At present the council is made up of five permanent members - the US, Britain, France, Russia, and China - and 10 rotating members elected on a regional basis for two-year terms. Since any permanent member can veto a proposed resolution, the council is effectively controlled by the five nations that won World War II.
All member states agree that the council as now constituted is an anachronism. They also agree that its permanent membership must be enlarged and something - though no one knows quite what - should be done about the veto power of the five permanent members. Germany and Japan, as two of the world's most powerful economies and leading contributors to the UN budget, have been candidates for council membership for years; Brazil and India are frequently mentioned as candidates among developing nations.
But as yet, there is no consensus how the Security Council should be expanded. And why, many senior UN officials ask, should permanent members dilute their own power?
Many here also view the Iraq issue not as an opportunity to push reforms forward, but as a distraction that will delay them. The immediate task, they say, is avoiding the fractious disagreements that prompted the US to invade Iraq without the council's support.
"Nobody wants to see another big split in the council," the career official said. "The reforms we're talking about involve the UN Charter and require everyone to come together on them. They're going to have to wait for now."
Annan clearly disagrees. He announced plans to name a "panel of eminent personalities" to review the UN's major organs and recommend reforms. Annan will then report on the panel's findings at next year's General Assembly.

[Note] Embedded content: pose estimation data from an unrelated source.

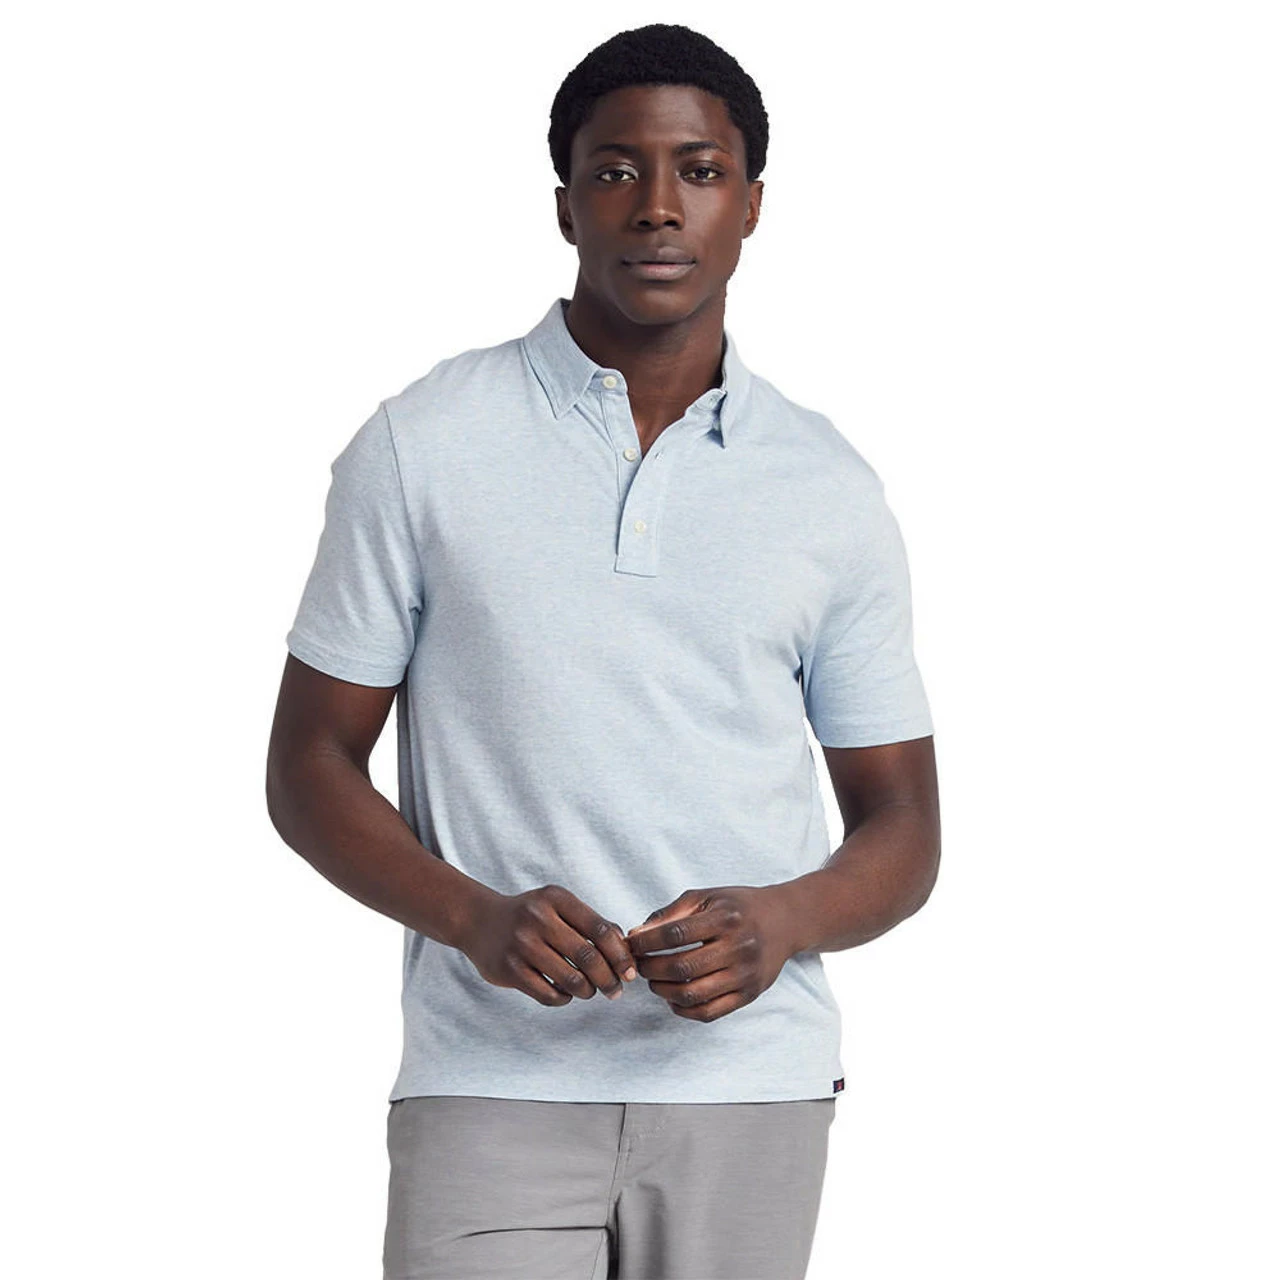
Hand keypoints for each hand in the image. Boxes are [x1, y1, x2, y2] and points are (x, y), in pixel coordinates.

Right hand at [459, 884, 638, 1006]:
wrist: (478, 920)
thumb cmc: (530, 915)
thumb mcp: (557, 906)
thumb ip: (590, 922)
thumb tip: (627, 949)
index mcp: (556, 899)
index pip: (600, 929)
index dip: (620, 955)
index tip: (630, 972)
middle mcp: (538, 919)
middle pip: (589, 957)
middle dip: (609, 979)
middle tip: (615, 990)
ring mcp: (522, 945)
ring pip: (571, 980)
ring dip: (588, 991)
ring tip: (591, 991)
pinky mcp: (509, 970)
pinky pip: (549, 994)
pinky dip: (564, 998)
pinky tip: (566, 993)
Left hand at [625, 885, 799, 1022]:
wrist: (785, 921)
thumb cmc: (738, 906)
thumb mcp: (706, 897)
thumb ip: (671, 913)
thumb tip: (636, 934)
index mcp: (725, 919)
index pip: (675, 935)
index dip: (646, 942)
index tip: (631, 945)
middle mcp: (738, 947)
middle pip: (681, 967)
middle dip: (650, 968)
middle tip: (638, 965)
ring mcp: (745, 974)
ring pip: (692, 994)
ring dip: (663, 991)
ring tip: (653, 981)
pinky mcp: (749, 994)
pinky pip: (709, 1012)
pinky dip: (684, 1010)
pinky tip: (672, 998)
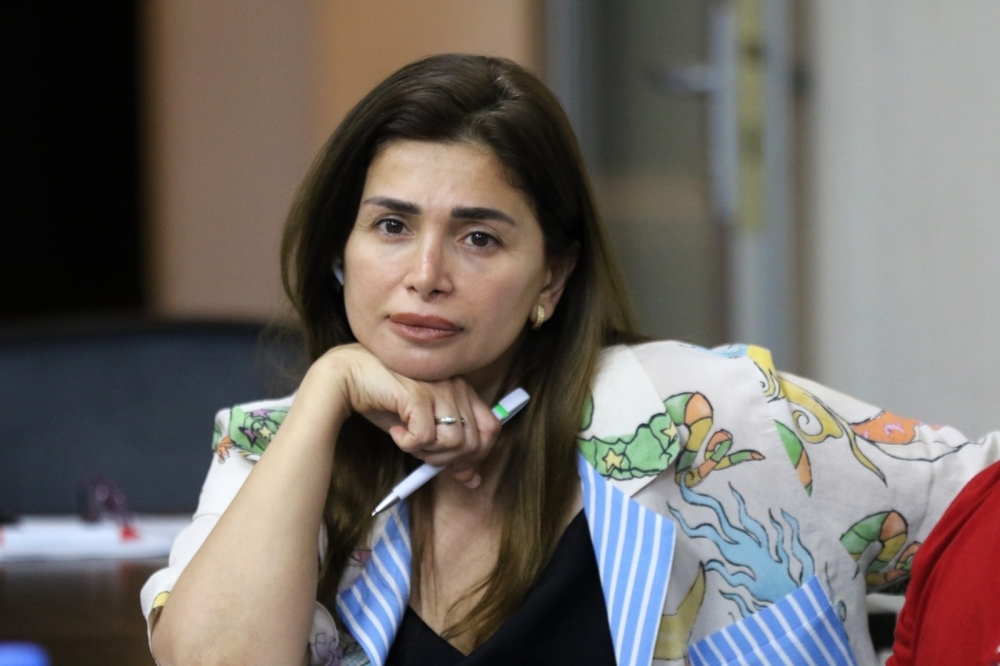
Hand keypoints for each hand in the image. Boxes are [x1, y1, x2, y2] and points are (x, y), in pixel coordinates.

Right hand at [318, 344, 500, 486]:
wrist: (350, 377)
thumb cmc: (387, 403)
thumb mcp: (423, 431)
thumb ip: (450, 451)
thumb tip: (473, 479)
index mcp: (463, 391)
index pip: (491, 429)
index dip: (476, 454)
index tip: (453, 465)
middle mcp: (457, 386)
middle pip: (474, 443)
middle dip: (447, 460)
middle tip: (422, 452)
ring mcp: (440, 389)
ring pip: (454, 443)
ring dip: (429, 452)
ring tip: (408, 440)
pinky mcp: (419, 395)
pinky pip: (425, 438)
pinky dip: (408, 444)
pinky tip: (396, 432)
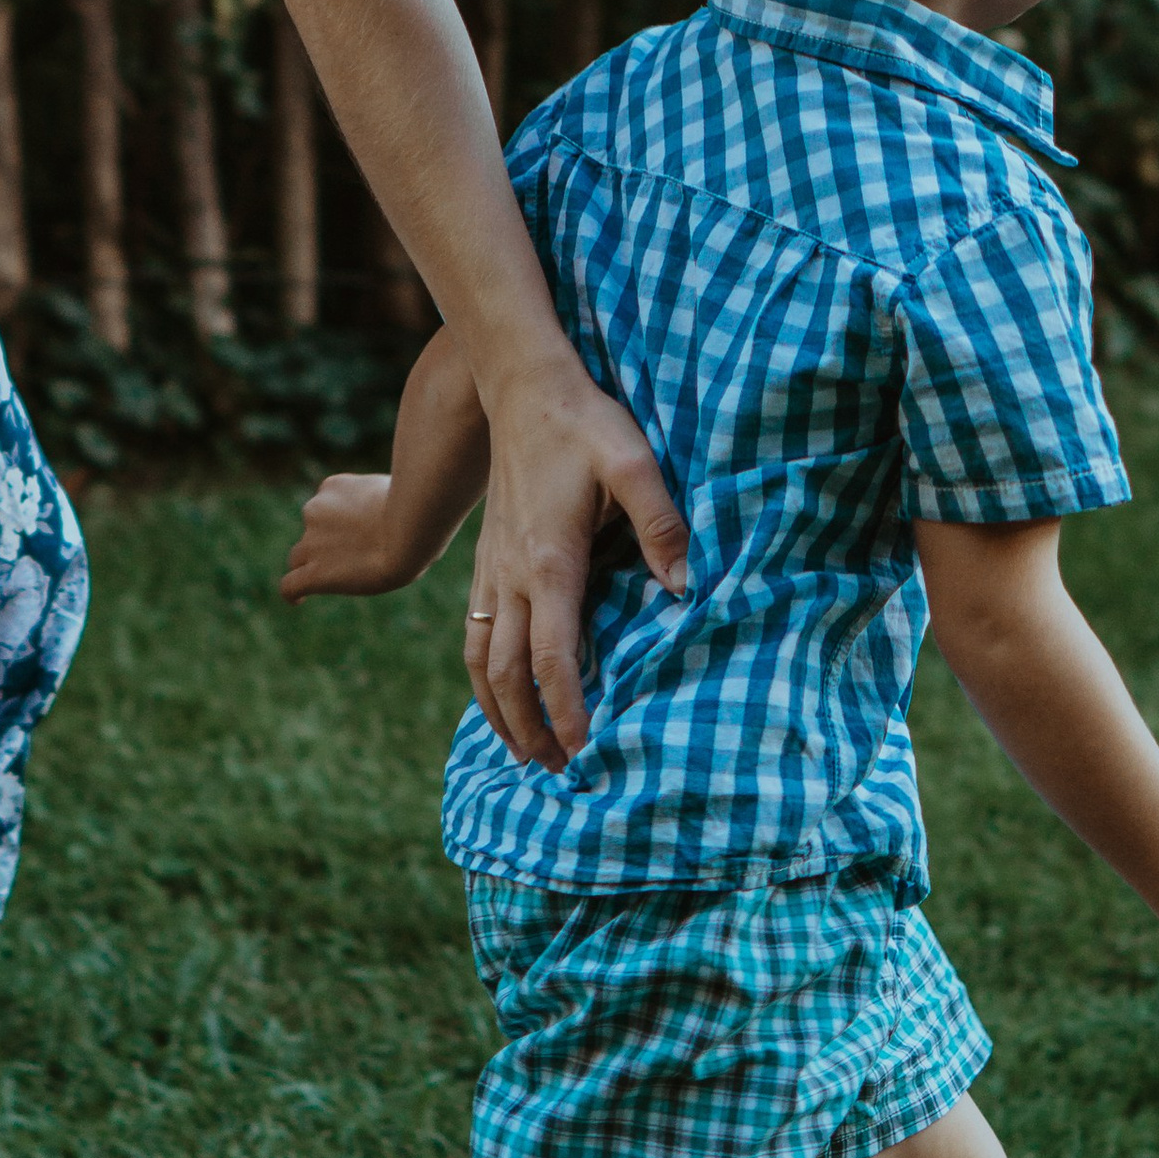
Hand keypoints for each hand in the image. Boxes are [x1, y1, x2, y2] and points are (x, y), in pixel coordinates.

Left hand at [281, 474, 416, 602]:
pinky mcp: (315, 573)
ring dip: (315, 566)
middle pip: (311, 532)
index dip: (338, 523)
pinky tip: (298, 602)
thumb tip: (397, 519)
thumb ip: (386, 504)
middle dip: (328, 545)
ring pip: (299, 558)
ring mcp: (312, 542)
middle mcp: (316, 510)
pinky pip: (291, 586)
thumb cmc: (421, 513)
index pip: (325, 506)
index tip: (356, 535)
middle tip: (359, 557)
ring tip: (343, 578)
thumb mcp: (400, 494)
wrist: (411, 533)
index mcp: (334, 486)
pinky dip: (293, 594)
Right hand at [464, 361, 687, 771]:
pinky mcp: (486, 560)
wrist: (521, 387)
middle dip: (530, 726)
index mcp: (550, 561)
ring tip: (524, 752)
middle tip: (558, 770)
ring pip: (479, 660)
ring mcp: (492, 569)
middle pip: (508, 672)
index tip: (584, 747)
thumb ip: (661, 524)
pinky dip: (481, 677)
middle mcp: (512, 574)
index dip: (567, 707)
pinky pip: (473, 633)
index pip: (553, 654)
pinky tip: (497, 696)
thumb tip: (685, 586)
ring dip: (499, 712)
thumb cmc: (584, 424)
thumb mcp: (634, 463)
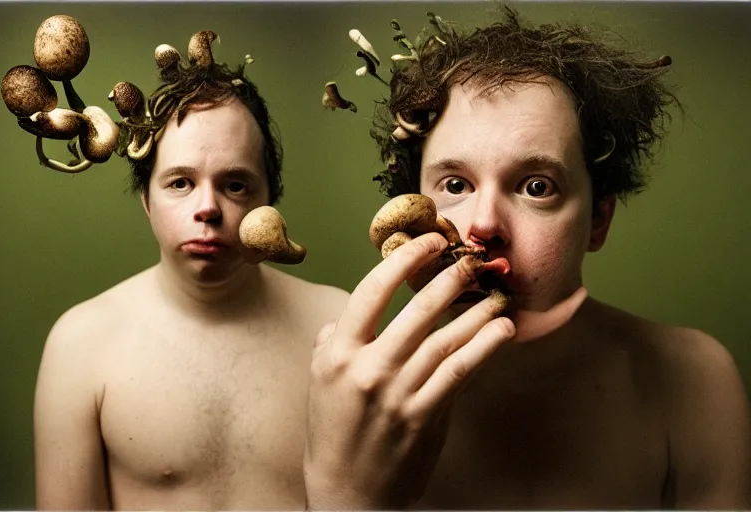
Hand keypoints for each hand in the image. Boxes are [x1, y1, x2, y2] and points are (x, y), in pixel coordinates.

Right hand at [303, 233, 514, 508]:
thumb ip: (331, 346)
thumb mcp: (319, 383)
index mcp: (336, 353)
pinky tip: (499, 331)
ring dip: (475, 312)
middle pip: (416, 310)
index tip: (427, 242)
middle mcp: (366, 369)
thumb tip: (341, 321)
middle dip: (450, 278)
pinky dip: (483, 347)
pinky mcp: (422, 417)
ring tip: (495, 294)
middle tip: (472, 260)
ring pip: (444, 339)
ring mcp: (396, 394)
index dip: (404, 261)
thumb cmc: (333, 434)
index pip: (371, 292)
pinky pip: (458, 372)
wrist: (346, 492)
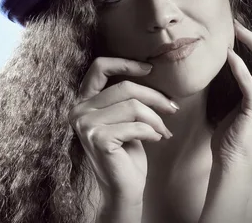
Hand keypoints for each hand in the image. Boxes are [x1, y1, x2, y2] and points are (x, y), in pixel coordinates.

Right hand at [67, 57, 178, 206]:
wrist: (123, 188)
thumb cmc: (127, 152)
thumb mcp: (124, 118)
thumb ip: (126, 97)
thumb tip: (151, 72)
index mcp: (84, 101)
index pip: (99, 68)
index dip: (125, 63)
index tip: (149, 68)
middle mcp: (79, 110)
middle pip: (124, 88)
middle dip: (155, 97)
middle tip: (173, 108)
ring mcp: (86, 124)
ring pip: (133, 107)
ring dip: (156, 119)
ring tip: (163, 130)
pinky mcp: (98, 138)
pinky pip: (135, 126)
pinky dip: (152, 132)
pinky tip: (156, 140)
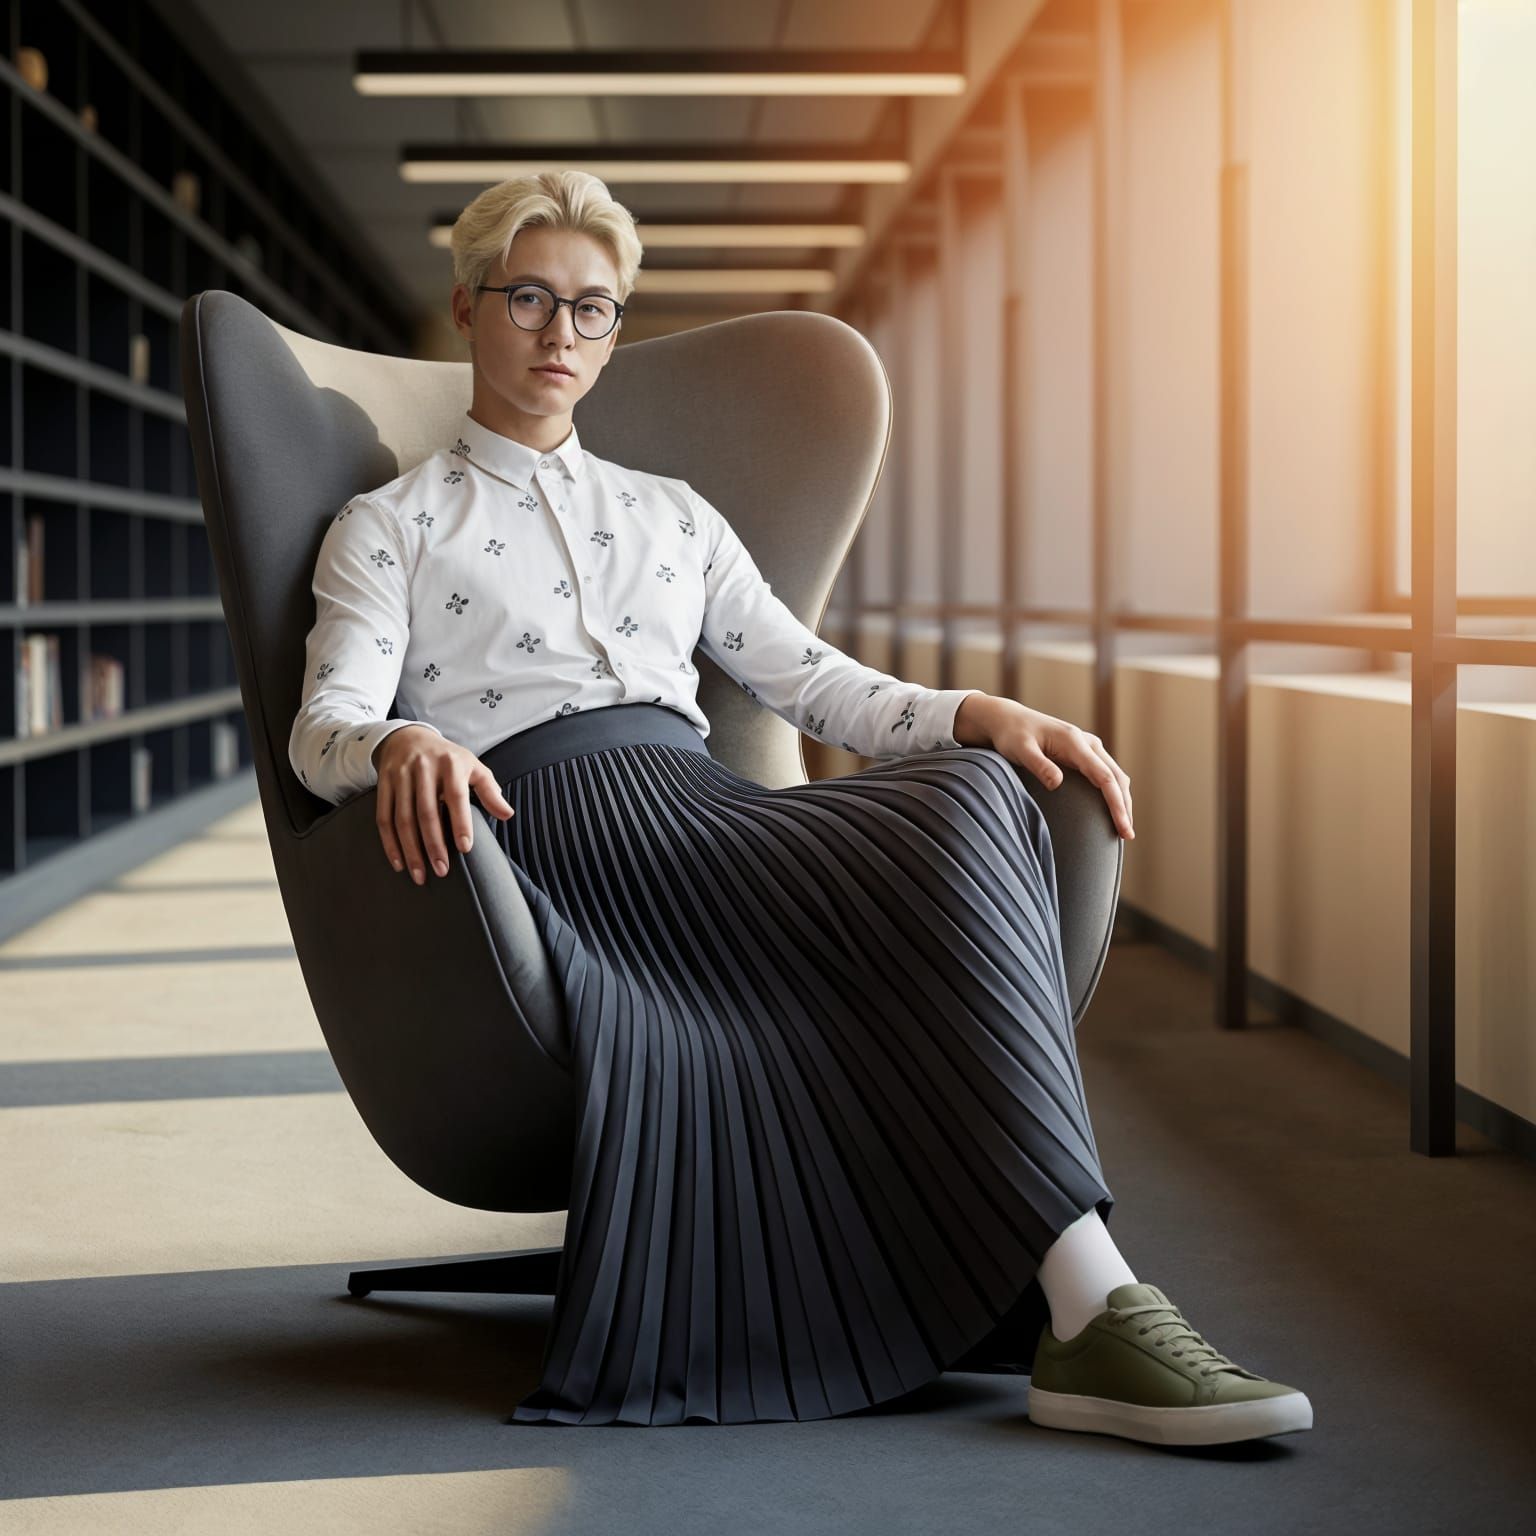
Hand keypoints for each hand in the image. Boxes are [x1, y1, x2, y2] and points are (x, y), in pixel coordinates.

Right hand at [372, 725, 515, 884]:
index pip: (456, 796)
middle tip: (441, 870)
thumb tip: (507, 815)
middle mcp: (423, 768)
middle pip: (426, 812)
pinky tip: (398, 862)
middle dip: (433, 845)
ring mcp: (400, 776)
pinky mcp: (383, 784)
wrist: (408, 737)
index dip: (460, 823)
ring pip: (402, 819)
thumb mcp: (472, 766)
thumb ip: (489, 790)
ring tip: (420, 874)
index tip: (465, 848)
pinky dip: (389, 843)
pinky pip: (383, 817)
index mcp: (450, 763)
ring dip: (410, 850)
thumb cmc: (447, 758)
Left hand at [969, 696, 1134, 841]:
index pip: (1105, 777)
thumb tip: (1057, 784)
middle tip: (1127, 836)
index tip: (1122, 827)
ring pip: (1115, 776)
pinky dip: (1113, 793)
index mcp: (1075, 742)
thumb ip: (1038, 765)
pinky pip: (1106, 774)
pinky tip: (1111, 810)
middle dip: (1124, 807)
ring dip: (1122, 801)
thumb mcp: (1019, 749)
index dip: (1116, 804)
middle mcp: (1088, 743)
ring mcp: (1088, 747)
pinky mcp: (1084, 753)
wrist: (1009, 720)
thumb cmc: (1011, 735)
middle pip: (1117, 778)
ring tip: (1123, 828)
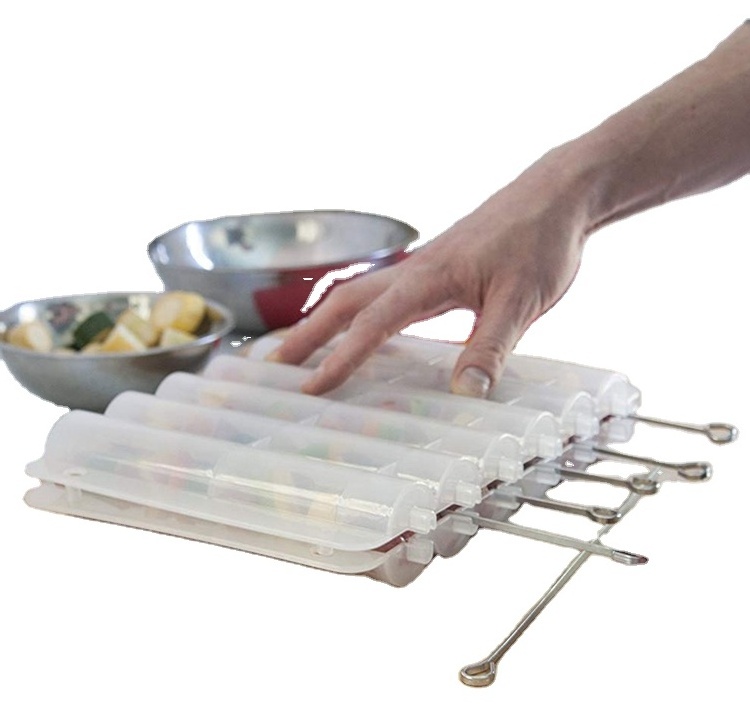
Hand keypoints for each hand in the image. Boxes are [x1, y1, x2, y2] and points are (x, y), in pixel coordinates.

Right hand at [270, 153, 590, 395]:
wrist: (558, 194)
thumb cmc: (540, 241)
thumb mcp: (522, 301)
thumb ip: (491, 346)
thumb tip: (464, 394)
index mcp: (428, 278)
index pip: (372, 324)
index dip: (340, 359)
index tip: (310, 389)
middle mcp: (415, 270)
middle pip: (344, 301)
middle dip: (306, 334)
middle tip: (271, 365)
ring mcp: (423, 267)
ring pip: (359, 294)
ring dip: (326, 323)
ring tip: (301, 351)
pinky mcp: (437, 269)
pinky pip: (383, 294)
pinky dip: (358, 315)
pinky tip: (364, 331)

In effect, he has set a one-year timetable for the assembly to begin debating specific measures to reshape the organization.
It is a strategy he has used before. "By bringing in experts he'll get a fresh way of saying 'Here's what might be done.' It gives members something to react to," a senior official explained. "He did this with his first round of reforms, and by and large he got the agenda adopted."
More broadly, officials say, the question of the UN's effectiveness has reached a kind of do-or-die moment and can no longer be ignored - even among those whose influence may be diminished as the organization evolves.
"Being a permanent member of the council is only worth something if the council itself is relevant," says Shashi Tharoor, a prominent aide to the secretary-general. "And there's increasing concern that it may not continue to be without serious reform."